■ **Recorded data**:
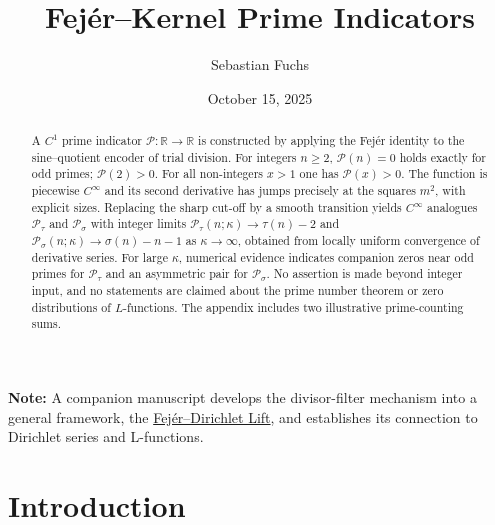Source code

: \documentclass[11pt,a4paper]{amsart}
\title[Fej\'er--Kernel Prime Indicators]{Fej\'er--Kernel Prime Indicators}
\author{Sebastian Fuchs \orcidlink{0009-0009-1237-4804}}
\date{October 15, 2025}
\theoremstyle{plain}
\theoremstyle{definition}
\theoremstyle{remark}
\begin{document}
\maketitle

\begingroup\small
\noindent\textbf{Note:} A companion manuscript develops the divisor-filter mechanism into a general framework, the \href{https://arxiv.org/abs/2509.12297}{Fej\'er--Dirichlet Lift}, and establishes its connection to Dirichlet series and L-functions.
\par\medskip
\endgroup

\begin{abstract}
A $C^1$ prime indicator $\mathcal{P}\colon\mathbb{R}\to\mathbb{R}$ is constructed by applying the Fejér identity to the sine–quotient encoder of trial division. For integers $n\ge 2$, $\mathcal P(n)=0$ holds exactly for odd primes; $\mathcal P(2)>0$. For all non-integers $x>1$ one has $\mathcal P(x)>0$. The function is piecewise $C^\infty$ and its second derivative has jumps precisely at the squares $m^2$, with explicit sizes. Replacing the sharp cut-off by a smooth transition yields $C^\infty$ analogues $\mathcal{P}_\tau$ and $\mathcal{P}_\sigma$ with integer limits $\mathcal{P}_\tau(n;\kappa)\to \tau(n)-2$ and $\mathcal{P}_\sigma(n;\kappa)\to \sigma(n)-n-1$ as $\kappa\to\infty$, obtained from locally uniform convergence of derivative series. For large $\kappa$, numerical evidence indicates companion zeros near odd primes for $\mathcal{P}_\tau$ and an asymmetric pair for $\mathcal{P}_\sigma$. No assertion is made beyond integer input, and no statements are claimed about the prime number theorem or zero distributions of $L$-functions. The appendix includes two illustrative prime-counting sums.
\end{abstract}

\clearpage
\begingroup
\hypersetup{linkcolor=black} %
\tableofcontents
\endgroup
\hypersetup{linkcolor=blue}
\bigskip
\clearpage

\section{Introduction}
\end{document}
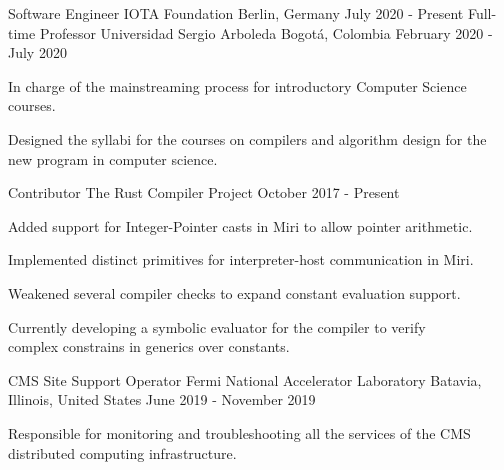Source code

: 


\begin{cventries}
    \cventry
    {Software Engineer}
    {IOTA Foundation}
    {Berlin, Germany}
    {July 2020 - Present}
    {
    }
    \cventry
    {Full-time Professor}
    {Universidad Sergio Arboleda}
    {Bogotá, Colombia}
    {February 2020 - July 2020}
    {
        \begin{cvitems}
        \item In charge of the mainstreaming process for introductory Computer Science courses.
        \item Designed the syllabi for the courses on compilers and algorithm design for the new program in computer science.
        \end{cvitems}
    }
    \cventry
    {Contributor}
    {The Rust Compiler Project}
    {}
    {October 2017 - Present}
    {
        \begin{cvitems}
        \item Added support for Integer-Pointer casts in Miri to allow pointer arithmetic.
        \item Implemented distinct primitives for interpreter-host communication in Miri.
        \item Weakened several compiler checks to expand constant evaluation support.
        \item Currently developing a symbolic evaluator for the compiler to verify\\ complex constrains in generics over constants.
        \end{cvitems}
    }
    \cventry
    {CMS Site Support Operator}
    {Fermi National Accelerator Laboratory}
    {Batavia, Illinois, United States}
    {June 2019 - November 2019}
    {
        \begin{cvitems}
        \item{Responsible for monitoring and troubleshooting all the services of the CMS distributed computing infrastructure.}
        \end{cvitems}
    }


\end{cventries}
--
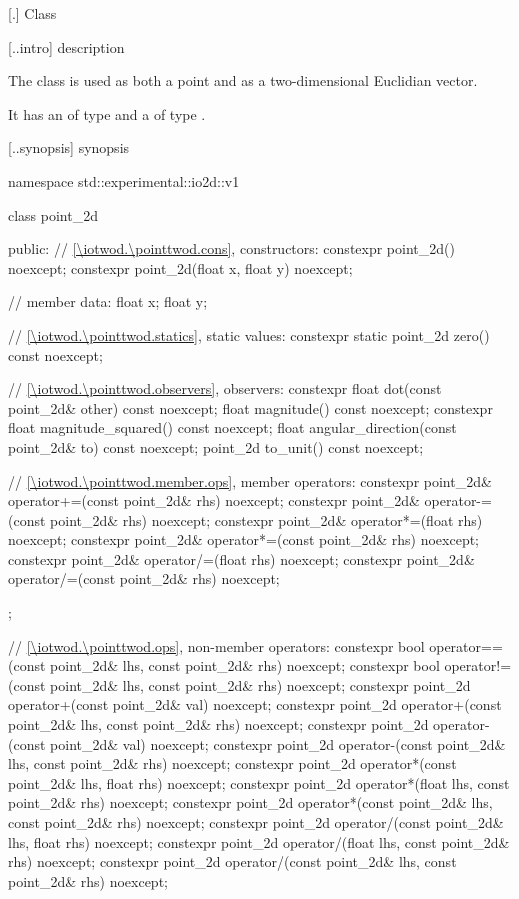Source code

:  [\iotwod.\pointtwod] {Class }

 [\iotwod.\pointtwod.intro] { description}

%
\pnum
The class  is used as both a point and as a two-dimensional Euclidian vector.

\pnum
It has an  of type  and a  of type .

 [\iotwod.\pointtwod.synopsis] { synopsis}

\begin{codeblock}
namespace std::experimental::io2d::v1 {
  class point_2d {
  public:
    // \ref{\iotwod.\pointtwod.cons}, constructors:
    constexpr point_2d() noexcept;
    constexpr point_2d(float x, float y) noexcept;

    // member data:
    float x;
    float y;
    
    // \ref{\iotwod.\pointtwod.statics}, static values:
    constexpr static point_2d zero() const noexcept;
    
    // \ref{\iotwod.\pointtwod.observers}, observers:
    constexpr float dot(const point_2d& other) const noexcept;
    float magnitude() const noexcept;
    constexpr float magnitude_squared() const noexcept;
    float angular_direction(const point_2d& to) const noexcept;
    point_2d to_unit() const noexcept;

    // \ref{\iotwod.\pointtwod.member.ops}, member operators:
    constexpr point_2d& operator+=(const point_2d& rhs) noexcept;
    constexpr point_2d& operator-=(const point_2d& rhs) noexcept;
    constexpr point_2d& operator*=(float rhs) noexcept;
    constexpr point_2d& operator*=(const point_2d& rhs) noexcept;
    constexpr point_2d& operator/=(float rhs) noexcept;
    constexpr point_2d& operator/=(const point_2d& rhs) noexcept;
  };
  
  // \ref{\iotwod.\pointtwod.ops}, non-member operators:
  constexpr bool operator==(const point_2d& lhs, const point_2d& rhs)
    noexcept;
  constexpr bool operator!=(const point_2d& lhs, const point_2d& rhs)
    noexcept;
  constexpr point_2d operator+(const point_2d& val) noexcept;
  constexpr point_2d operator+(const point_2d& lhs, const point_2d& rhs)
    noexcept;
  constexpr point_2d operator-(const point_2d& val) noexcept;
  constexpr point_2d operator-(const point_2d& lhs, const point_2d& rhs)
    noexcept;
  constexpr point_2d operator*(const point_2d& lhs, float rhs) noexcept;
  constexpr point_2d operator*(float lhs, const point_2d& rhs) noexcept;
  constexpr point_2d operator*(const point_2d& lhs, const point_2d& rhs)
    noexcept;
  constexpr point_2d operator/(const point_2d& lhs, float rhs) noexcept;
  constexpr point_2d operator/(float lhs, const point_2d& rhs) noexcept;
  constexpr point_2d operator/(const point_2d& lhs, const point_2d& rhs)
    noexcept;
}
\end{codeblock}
...
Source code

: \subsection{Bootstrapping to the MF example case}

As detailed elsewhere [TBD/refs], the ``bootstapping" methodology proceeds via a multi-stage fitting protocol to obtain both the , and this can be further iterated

■ **What needs to be done**: Count the lines of the listing above that include the word "hypersetup" and state the total with nothing else.

■ **Answer to this task**: 2